# [TEXTAUSZUG]
# Rolle schleift manchmal



## Bolli82 (24. August 2011)

Hallo Leute, ich habe seit 3 Wochen eine neue Rolle und bin auch sehr mit dieser zufrieden, doch seit heute schleift sie ab und an.

Es ist mir am Kanal beim Spinnfischen aufgefallen, sie schleift manchmal beim einholen.
Hattet ihr sowas auch schon? Was kann ich machen?

Danke schon mal, ich hoffe ich habe das richtige Forum erwischt.


----------



## Nolfravel (24. August 2011)

*AW: Rolle schleift manchmal*

Schnurlaufröllchen?

Wenn ja, einfach nur ein bisschen Öl drauf.


----------



## Bobster (24. August 2011)

*AW: Rolle schleift manchmal*

Ich auch....:q

a) Schnurlaufröllchen
b) Öl


----------



## omnimc (25. August 2011)

*AW: Rolle schleift manchmal*

ich hatte das auch mal.bei mir war es ein span von der fräse gewesen der sich gelöst hatte. mach mal die spule ab und evtl, sauber machen durch pusten oder kleinen pinsel. und schau ob genug fett drin ist.


----------



## Bolli82 (25. August 2011)

*AW: Rolle schleift manchmal*

danke, werd ich heute mal beides probieren und mich wieder melden.

Rolle ist die Ryobi Applause 3000 1D

#6


----------



## Heringskiller89 (25. August 2011)

# [DATENSÄTZE ZUR ÜBUNG]
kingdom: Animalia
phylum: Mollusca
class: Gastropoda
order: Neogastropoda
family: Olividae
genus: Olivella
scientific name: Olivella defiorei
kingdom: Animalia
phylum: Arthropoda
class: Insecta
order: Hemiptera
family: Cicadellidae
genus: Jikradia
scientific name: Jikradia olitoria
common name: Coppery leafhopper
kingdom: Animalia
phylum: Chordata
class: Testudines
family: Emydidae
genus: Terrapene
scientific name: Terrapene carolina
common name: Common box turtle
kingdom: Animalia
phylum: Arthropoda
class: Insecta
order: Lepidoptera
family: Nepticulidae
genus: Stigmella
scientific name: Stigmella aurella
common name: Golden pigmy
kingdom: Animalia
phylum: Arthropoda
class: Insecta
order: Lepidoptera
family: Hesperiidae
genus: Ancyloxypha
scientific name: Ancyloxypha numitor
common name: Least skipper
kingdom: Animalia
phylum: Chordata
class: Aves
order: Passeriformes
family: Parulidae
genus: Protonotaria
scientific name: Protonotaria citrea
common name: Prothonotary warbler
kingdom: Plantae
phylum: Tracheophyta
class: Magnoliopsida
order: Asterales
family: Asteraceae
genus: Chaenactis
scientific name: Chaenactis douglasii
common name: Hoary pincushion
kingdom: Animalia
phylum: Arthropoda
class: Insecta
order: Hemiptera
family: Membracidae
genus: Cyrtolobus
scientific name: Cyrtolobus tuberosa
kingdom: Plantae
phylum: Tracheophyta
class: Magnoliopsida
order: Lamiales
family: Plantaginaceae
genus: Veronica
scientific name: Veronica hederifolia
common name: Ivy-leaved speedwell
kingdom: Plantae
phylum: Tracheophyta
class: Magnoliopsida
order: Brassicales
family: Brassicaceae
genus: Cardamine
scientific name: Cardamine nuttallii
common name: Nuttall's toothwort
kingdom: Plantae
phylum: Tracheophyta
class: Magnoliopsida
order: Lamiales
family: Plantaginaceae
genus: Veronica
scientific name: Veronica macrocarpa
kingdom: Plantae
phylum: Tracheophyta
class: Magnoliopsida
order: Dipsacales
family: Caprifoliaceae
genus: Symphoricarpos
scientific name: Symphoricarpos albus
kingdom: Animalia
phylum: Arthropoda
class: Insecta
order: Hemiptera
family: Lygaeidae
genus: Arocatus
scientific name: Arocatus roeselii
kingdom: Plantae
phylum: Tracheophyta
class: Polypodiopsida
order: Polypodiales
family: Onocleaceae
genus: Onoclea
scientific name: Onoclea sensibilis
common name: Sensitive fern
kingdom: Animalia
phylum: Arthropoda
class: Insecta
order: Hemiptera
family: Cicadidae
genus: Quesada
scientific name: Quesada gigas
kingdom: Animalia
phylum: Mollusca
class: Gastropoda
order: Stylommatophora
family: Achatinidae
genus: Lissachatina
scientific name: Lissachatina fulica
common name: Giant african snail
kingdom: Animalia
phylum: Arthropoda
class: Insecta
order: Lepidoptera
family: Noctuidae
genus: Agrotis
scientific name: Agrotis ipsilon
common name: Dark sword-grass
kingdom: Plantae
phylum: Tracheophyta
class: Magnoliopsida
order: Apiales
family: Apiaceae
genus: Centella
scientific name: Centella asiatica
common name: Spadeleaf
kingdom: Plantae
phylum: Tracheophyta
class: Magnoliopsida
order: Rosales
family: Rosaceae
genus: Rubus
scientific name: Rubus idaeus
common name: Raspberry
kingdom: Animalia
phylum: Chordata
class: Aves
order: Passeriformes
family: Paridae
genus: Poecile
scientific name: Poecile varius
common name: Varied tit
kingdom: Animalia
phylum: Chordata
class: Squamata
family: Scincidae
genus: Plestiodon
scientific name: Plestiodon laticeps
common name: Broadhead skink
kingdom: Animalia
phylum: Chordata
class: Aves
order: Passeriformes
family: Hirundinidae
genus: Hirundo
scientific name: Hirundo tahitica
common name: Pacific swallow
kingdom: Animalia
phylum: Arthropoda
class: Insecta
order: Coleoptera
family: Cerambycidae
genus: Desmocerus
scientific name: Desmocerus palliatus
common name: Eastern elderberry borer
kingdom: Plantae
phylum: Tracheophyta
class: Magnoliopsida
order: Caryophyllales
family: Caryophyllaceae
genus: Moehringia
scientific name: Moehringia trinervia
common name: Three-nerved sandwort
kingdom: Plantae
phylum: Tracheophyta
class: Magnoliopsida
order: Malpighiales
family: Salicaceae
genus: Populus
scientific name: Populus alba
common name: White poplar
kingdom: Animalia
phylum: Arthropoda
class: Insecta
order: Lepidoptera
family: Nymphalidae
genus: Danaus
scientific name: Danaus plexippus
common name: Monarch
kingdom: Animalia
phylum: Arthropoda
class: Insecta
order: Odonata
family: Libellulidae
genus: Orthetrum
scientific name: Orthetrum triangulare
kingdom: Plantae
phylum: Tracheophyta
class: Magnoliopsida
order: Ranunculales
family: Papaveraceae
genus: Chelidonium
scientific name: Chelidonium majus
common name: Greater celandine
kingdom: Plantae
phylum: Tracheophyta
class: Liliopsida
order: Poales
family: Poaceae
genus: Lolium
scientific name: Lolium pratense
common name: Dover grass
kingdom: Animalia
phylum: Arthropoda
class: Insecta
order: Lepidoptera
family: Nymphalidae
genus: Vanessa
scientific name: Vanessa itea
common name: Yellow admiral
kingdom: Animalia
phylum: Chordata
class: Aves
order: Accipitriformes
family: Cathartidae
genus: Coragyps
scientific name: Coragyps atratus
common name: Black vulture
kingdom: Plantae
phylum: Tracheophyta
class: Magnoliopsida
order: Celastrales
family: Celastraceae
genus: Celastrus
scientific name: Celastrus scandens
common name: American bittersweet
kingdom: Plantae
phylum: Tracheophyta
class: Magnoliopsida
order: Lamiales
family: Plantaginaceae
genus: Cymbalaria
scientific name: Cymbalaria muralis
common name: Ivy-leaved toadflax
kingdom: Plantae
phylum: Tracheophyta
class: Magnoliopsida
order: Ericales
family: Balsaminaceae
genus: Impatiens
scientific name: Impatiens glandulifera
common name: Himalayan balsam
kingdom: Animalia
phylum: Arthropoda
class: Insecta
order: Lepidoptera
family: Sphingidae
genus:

# [AUFGABENSTELLUNGEN]
(A) Stimmen die folgenden Aussagen mit der Forendiskussion über die schleifende Rolle überein? Beantworte jede mit Ja oder Nein und zitiere die entscheidenden Worte des Textes wörtlich. (i) Bolli82 hat die Rolle seit drei Wochen. (ii) Das Schleifen fiel beim Fliegenfischen auf. (iii) omnimc rät, die Spule abzunehmen.
(B) Aktualisiere in den Datensätzen die Zeilen, beginnend bei „order: Ericales“ und endend mit dem Ende der Datensätze, indem du „genus“ durch „Gattung“ ersetzt. Gib nur diese Zeilen wieder und lass alles andere unverändert.

# [ANTWORTEN]
(A)
(i) Ja: „ich habe seit 3 Wochen eine neue Rolle“
(ii) Nein: „Es ist mir am Kanal beim Spinnfischen aufgefallen“
(iii) Ja: „mach mal die spule ab“

(B)
order: Ericales
family: Balsaminaceae
Gattung: Impatiens
scientific name: Impatiens glandulifera
common name: Himalayan balsam
kingdom: Animalia
phylum: Arthropoda
class: Insecta
order: Lepidoptera
family: Sphingidae
Gattung:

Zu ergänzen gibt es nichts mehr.